«Nous ne portons aucun jugement de valeur sur les établissements nocturnes, nous ne faisons qu'appliquer la règlementation, qui a sa logique propre: elle est peut-être rigide, mais peut sauver des vies», affirme Renaud Vedel, sous-préfet de police. La préfecture de police (PP) - qui affirme traiter environ 1.500 plaintes annuelles, un chiffre, selon elle, stable depuis deux à trois ans - nie être plus tatillonne.
Seul changement reconnu: depuis deux ans, les autorisations d'ouverture nocturne (après 2h) sont soumises au respect des normes de sécurité (sorties de secours, désenfumage...) et des normes acoustiques. Auparavant, ce n'était pas le cas.

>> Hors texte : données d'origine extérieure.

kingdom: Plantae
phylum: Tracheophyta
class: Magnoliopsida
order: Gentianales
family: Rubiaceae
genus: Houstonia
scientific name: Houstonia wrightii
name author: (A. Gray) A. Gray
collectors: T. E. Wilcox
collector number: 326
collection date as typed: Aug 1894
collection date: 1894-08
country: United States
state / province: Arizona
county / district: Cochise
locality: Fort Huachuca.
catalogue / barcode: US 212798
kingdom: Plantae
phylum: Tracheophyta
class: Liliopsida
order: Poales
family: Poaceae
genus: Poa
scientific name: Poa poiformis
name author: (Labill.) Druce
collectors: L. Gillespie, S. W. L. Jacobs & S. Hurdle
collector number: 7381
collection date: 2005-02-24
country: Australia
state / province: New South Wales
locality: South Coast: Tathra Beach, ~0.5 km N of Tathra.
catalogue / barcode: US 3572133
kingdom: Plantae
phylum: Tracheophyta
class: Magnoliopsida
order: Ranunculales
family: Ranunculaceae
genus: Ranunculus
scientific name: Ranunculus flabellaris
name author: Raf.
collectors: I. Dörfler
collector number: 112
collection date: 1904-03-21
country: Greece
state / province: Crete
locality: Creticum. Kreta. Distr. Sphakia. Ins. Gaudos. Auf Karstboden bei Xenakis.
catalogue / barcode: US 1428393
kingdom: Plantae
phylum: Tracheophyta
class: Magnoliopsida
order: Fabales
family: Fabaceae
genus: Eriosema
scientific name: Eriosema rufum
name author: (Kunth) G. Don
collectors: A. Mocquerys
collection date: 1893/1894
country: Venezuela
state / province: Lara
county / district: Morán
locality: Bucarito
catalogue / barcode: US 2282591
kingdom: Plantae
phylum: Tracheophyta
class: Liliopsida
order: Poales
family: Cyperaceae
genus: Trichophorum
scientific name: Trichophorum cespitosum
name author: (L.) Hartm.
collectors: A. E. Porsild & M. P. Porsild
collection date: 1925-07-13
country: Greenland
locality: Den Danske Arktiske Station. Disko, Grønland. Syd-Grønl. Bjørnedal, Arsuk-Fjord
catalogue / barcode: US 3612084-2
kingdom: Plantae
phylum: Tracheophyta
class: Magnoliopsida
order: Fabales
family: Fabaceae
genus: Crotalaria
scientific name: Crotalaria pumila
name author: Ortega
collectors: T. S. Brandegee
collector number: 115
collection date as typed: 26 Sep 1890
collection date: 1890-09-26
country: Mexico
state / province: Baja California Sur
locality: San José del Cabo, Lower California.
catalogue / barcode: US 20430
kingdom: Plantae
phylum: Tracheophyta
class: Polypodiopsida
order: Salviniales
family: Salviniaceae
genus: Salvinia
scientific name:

Une «nouvelle orientation» qui vise, écrit le préfet de police Michel Gaudin dans un courrier à un élu que s'est procuré 20 Minutes, à «lutter contre le regain observé des phénomènes d'ivresse publique ou de comportements à risques en fin de soirée, surtout chez les jeunes, et responsabiliser l'ensemble des exploitants». De plus, les autorisations ne sont plus accordées à « titre permanent » mais réévaluées au moins tous les trois ans.
Mais, selon la PP, cela ne change rien. Sur les neuf premiers mois de 2009, 295 autorisations ont été accordées, dont 92 nouvelles, et 66 refusées, contre 273 autorisations et 107 refus en 2008. La PP n'a pas fourni de chiffres plus anciens. «Avant chaque sanction, il y a des avertissements», rappelle aussi Renaud Vedel.